___ Alıntı ___

2.Gerilim Noktalarını Tarafsız Bir Biçimde Değerlendirin.
Sabır, bir liderin sorunlu noktaları dikkatlice değerlendirmesini gerektirir. Krizlerin başkaları tarafından nasıl yönetildiğini anlamak beklenmedik durumları tahmin etmemizi sağlar ve sorunların temel nedenlerini tespit etmeye daha fazla yaklaşmanıza yardımcı olabilecek sorun çözme modellerini ortaya çıkarır. Ancak bu durumun asla ama asla çalışanlarınıza karşı empatik olmanın ve onların özel ilgi alanlarına veya gerilim noktalarına önem verdiğinizi göstermenin bir alternatifi sayılamayacağını bilmeniz gerekir.
Ön yargılarınızdan sıyrılın ve taraf seçmeyin. Lider olarak daha önce görülmemiş bir fırsatı görebilmeniz için son derece açık fikirli ve sabırlı olmalısınız. Örneğin son zamanlarda bir müşteriye ilişkin benim görebildiğim belirli bir gerçeği fark edemediğini düşündüğüm bir çalışanıma aşırı derecede sinirlenmiştim. Ancak, bir yandan sabrım sınanırken bir yandan da bu çalışanın sorunlara yaklaşma şeklindeki benzersizliği kavramak beni kendime getirdi. Böylelikle çalışanımın niyetini veya stratejik düşünce sürecini daha iyi algılayıp takdir edebilme imkanı buldum.

___

**Görev**:
Lütfen aşağıdaki üç ifadenin yukarıdaki alıntıyla uyuşup uyuşmadığını evet ya da hayır diye belirtin ve her yanıtı alıntıdaki belirleyici sözleri aynen aktararak destekleyin.
(a) Başkalarının krizleri nasıl yönettiğini anlamak, çalışanlara empati göstermenin yerine geçebilir.
(b) Lider, daha önce görülmemiş bir fırsatı görebilmek için son derece açık fikirli ve sabırlı olmalıdır.
(c) Yazar, son zamanlarda bir müşteriye aşırı derecede sinirlenmiştir.

___ Kayıtlı Veriler ___

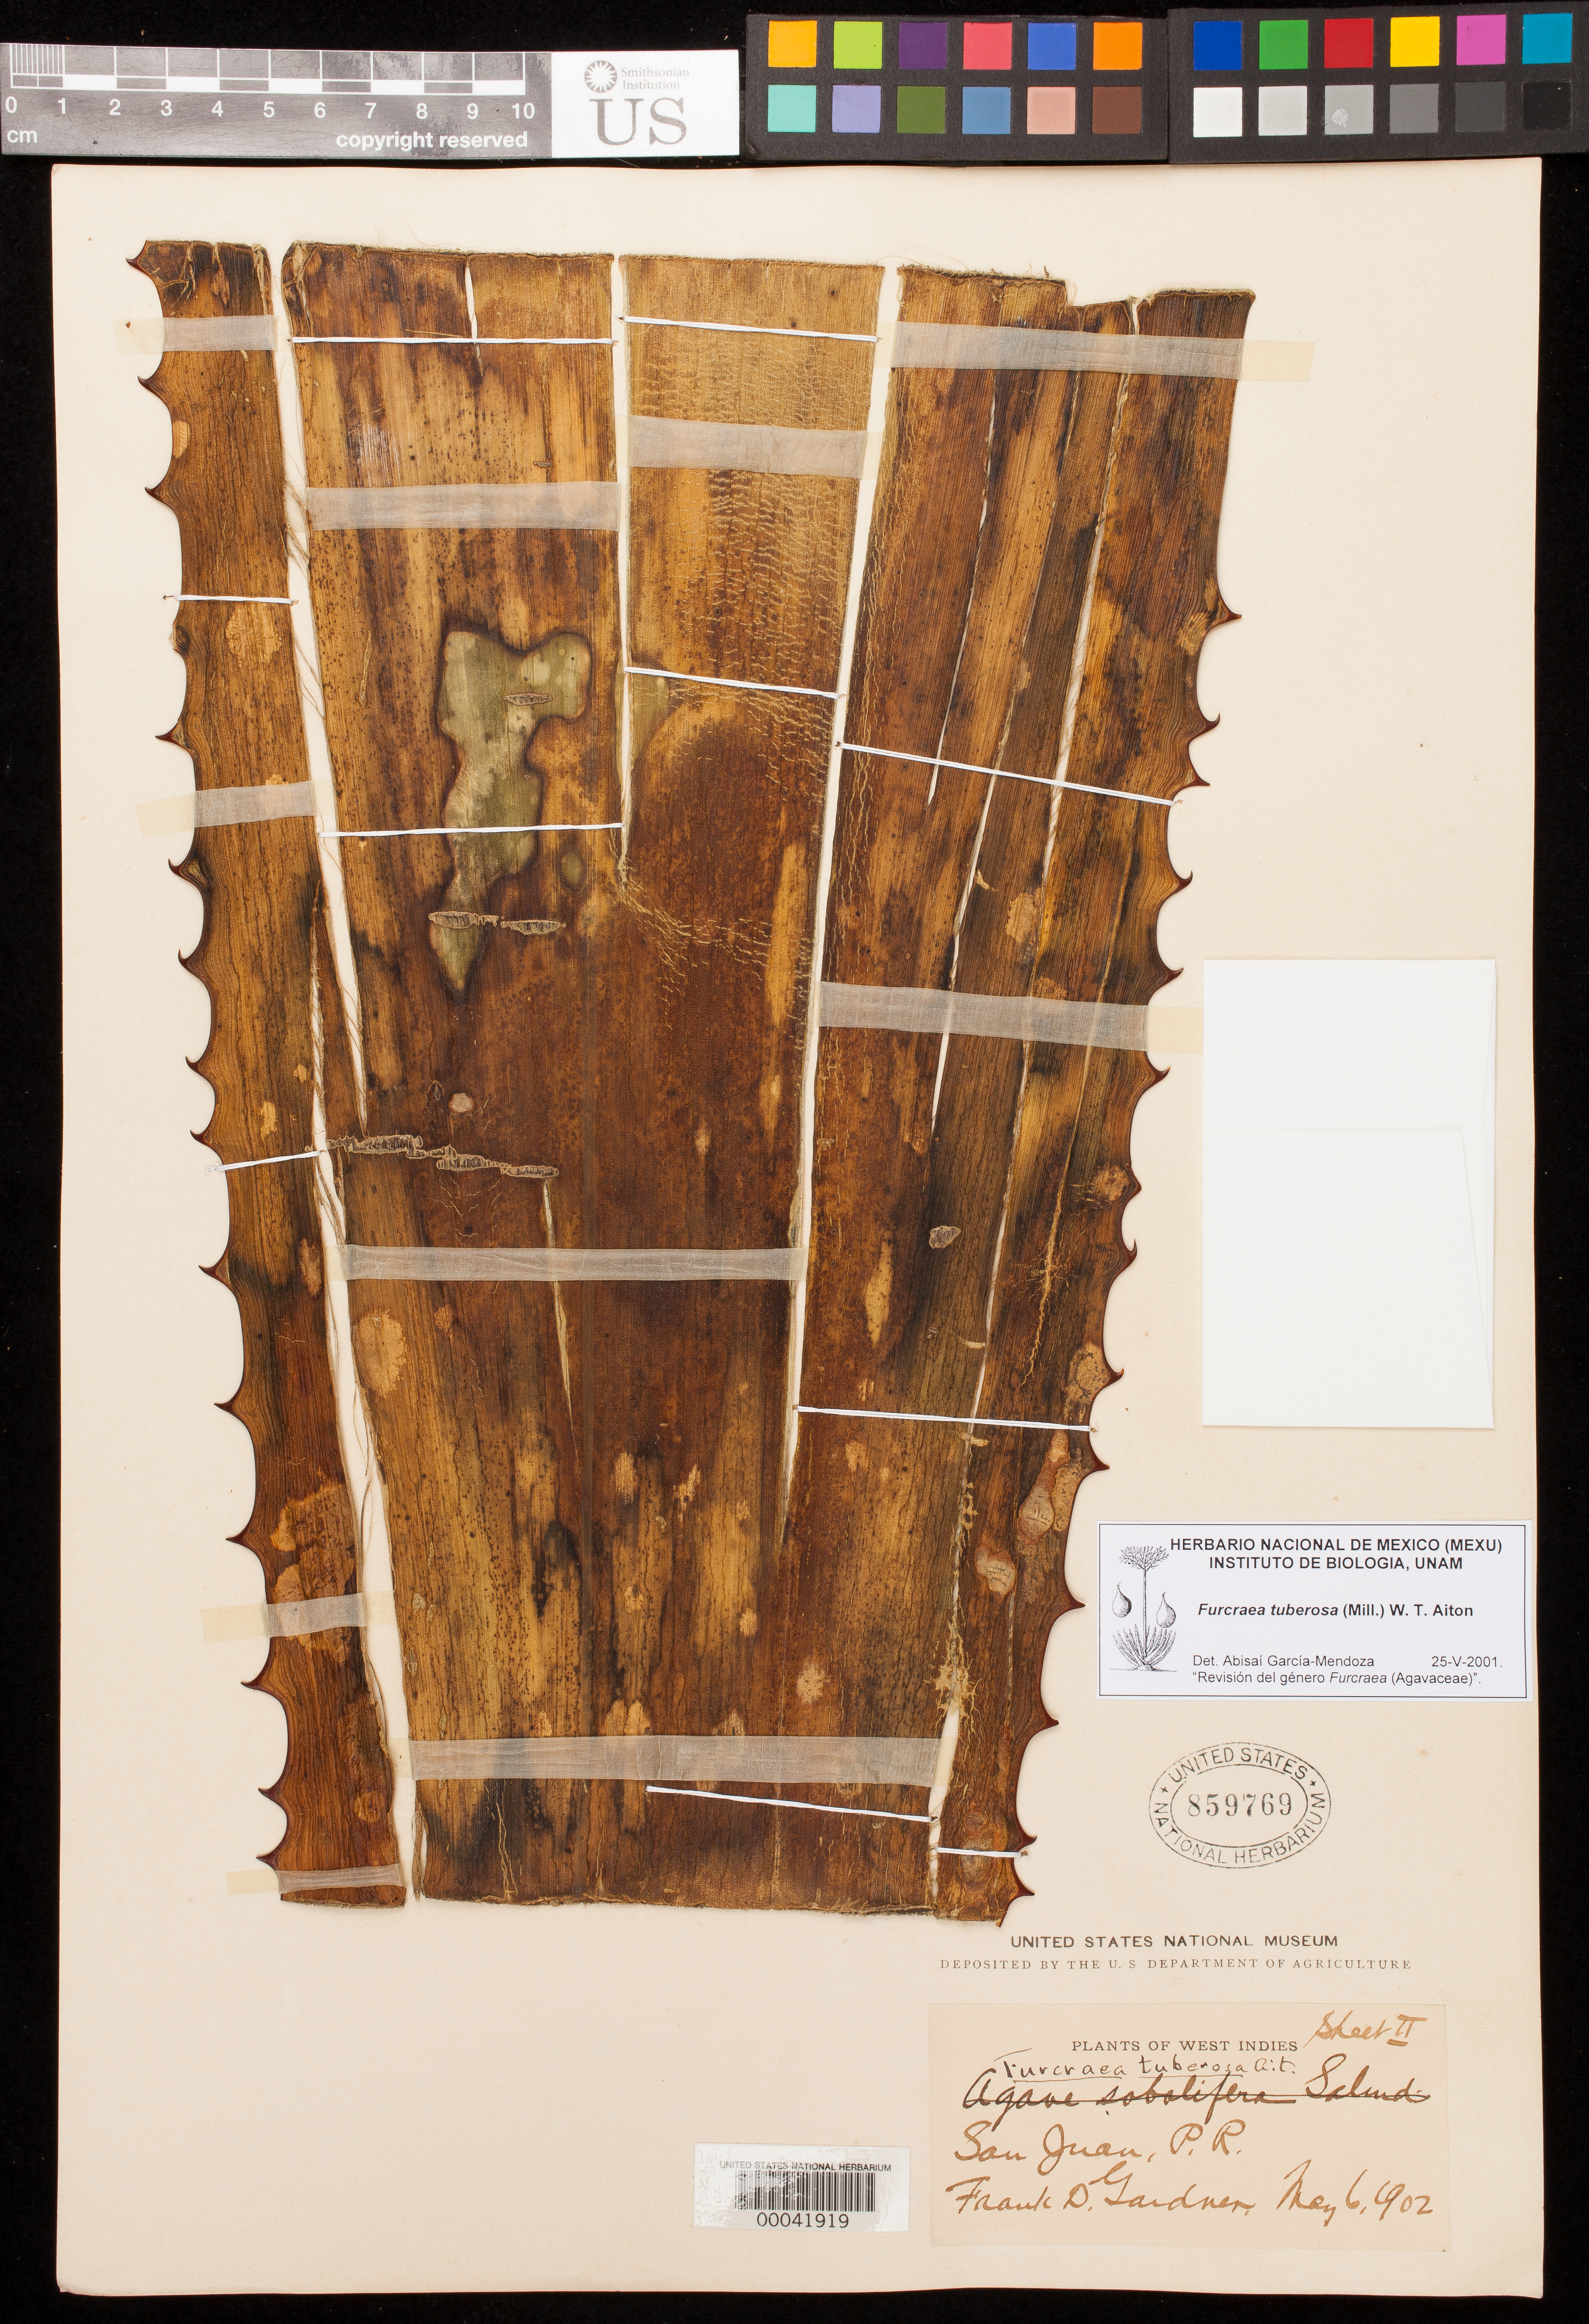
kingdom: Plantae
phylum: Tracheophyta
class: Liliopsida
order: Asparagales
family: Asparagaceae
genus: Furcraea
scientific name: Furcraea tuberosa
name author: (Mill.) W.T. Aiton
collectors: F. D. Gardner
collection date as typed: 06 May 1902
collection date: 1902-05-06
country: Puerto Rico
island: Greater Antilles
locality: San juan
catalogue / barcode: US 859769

___

**Görev Sonucu**:
(a) Hayır: "bu durumun asla ama asla çalışanlarınıza karşı empatik olmanın ve onların özel ilgi alanlarına veya gerilim noktalarına önem verdiğinizi göstermenin bir alternatifi sayılamayacağını bilmeniz gerekir."
(b) Evet: "Lider olarak daha önce görülmemiş bir fırsatı görebilmeniz için son derece açık fikirli ve sabırlı olmalısınız."
(c) Hayır: "bir çalışanıma aşırı derecede sinirlenmiştim."